In a letter dated November 6, 2025, and delivered through his lawyer, Aloy Ejimakor, to the U.S. Embassy in Abuja, Kanu urged Trump to act on his recent statement that America was “prepared to act militarily and cut aid if Nigeria fails to protect its Christian population.”

Kanu’s letter called for a U.S.-led independent inquiry into the plight of Judeo-Christians in Eastern Nigeria, with full access to evidence and testimonies from survivors.

> “I extend warm greetings to you in the name of the Judeo-Christian faith and values we both hold dear. Your bold declaration on October 31, 2025, that the United States is ‘prepared to act’ militarily and cut aid if Nigeria fails to protect its Christian population ignited hope in the hearts of millions who have been abandoned by the world,” the letter read.

The IPOB leader further told the U.S. President that Christians in Nigeria were facing “an existential threat,” particularly in the Igbo heartland, and urged global attention to the matter.

Citing reports by international human rights organisations, Kanu referenced Amnesty International’s 2016 report, which documented at least 150 peaceful Christian worshippers killed, and the UN Special Rapporteur’s confirmation of 60 people killed and 70 injured at St. Edmund’s Catholic Church during prayers.

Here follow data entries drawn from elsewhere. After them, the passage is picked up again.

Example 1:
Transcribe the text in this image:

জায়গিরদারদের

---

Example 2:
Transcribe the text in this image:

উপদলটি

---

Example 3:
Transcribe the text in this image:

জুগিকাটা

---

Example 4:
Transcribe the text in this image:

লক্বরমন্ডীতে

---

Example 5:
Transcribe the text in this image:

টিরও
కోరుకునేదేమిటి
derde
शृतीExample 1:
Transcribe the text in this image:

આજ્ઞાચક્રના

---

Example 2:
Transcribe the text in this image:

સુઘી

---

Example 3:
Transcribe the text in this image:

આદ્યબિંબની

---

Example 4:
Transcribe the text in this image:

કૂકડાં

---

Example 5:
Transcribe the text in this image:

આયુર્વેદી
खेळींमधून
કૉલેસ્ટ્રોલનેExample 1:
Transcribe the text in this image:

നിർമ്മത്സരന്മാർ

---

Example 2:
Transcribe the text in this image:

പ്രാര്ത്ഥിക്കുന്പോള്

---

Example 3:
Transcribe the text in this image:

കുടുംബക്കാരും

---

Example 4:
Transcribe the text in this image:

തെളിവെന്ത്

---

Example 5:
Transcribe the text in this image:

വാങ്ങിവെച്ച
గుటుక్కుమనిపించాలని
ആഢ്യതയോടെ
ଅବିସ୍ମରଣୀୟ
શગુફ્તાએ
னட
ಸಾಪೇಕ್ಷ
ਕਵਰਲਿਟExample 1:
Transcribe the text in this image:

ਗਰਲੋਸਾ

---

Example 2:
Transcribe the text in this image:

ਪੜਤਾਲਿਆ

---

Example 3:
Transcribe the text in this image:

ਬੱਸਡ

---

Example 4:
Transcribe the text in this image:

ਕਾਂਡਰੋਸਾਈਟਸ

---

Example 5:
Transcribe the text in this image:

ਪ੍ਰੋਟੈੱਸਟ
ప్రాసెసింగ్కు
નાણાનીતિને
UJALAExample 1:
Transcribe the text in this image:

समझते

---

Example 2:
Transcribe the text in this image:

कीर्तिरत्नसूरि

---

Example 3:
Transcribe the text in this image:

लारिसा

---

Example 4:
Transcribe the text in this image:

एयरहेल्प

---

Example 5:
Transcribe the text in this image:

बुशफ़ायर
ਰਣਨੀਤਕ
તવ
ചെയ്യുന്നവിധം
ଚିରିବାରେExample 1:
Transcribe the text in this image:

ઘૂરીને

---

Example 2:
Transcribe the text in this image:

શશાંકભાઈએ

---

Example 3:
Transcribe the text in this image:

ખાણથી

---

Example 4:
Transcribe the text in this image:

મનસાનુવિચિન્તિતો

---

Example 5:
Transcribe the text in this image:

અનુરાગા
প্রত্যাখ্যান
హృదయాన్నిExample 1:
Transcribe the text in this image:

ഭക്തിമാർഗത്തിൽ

> “This was not a clash. It was a massacre of worshippers commemorating their fallen. In Aba, 22 were killed on-site, and 13 bodies were later exhumed from a borrow pit. Children were executed for singing ‘Sweet Jesus,’” Kanu alleged.

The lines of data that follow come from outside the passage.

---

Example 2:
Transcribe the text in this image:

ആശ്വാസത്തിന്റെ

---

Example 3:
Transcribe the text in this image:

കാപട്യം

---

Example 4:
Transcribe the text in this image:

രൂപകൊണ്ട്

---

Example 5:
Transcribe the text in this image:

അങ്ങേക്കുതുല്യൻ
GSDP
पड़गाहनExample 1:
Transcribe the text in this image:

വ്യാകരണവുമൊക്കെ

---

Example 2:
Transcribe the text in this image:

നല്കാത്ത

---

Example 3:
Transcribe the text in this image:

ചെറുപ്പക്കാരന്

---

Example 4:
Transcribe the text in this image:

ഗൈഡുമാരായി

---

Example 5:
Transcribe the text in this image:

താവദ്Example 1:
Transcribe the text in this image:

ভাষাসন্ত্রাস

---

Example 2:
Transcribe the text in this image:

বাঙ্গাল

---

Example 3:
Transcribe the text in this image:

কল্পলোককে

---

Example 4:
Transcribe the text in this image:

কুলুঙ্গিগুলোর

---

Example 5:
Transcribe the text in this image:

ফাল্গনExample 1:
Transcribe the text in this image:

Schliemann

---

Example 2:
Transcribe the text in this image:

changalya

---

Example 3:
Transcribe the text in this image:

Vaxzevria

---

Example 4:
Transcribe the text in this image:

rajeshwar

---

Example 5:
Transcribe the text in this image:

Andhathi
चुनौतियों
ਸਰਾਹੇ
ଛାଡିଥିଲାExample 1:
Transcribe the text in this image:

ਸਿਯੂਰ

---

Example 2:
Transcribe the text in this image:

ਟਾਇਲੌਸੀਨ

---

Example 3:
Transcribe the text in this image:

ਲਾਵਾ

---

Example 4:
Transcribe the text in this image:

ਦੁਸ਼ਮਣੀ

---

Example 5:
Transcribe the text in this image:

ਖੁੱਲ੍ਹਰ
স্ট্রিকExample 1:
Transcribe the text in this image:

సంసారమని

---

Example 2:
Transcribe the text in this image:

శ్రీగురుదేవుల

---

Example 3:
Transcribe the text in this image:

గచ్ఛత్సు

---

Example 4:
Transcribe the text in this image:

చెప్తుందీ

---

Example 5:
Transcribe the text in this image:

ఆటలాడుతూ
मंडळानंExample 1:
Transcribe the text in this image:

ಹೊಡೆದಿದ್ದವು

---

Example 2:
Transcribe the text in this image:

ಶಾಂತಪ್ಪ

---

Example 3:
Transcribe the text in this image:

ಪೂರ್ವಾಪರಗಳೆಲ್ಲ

Meanwhile, the American Veterans of Igbo Descent (AVID) has denounced what it termed a “continuing judicial travesty” in Kanu’s trial before Justice James Omotosho of the Federal High Court, Abuja.

In a statement signed by its President, Dr. Sylvester Onyia, AVID expressed grave concern over the “erosion of constitutional and judicial standards” in the case, describing it as a violation of both domestic and international principles of fair hearing.

The group cited Section 36(12) of the 1999 Nigerian Constitution, which states that “no person shall be tried for any criminal offence unless that offence and its penalty are defined by a written law.”

> “This is a non-derogable constitutional safeguard a cornerstone of due process and a test of any nation’s commitment to justice,” the statement added.